Goal of the exercise »
In the material below, find all lines with the string "wrist" and copy them.
[Study material — start]
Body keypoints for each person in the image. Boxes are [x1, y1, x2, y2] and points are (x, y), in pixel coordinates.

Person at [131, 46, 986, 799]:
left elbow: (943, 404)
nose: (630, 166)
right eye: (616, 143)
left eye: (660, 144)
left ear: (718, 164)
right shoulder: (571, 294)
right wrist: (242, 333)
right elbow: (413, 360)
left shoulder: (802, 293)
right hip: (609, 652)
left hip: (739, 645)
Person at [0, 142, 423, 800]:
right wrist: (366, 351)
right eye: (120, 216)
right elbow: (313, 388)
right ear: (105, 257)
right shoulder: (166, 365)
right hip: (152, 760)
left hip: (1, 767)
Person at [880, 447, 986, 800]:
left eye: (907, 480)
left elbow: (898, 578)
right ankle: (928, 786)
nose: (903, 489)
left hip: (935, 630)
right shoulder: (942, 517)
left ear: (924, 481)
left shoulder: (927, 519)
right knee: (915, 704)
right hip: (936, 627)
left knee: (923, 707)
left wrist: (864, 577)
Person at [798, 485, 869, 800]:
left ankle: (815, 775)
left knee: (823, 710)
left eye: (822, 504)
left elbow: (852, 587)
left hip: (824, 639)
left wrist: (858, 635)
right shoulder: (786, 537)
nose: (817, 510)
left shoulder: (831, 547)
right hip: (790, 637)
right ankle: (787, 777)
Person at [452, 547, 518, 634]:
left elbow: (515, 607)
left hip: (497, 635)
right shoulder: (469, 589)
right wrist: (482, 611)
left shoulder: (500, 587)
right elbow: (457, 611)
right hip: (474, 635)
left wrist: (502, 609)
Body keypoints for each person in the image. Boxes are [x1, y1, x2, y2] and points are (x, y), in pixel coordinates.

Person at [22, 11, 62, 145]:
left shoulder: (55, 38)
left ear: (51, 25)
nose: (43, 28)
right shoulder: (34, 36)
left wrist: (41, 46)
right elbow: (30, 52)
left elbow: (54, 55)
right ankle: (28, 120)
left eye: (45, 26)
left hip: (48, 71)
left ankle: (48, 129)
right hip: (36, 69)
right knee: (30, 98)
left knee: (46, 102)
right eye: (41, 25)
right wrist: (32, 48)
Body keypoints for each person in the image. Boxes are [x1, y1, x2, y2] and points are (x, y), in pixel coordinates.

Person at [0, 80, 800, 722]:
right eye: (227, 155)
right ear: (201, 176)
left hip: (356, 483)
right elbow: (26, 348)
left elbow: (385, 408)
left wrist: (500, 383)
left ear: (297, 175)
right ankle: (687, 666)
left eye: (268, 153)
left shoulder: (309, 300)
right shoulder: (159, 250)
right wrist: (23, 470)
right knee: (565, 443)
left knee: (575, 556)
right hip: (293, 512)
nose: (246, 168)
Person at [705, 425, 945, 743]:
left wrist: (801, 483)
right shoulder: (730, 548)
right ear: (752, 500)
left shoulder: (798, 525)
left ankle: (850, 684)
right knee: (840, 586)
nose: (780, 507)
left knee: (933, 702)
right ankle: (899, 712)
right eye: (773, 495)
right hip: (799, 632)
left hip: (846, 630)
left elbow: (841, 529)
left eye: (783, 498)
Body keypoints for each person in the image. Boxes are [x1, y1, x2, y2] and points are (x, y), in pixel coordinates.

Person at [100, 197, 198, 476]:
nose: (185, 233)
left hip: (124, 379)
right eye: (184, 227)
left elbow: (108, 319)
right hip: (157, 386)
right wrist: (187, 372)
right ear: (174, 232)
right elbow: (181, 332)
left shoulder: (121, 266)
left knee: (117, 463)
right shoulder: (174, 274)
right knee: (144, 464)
[Study material — finish]
Exercise output »
right wrist: (242, 333)
right wrist: (366, 351)
left wrist: (864, 577)
left wrist: (858, 635)
right wrist: (482, 611)
left wrist: (502, 609)
left wrist: (41, 46)
right wrist: (32, 48)
left wrist: (500, 383)
right wrist: (23, 470)
left wrist: (801, 483)
right wrist: (187, 372)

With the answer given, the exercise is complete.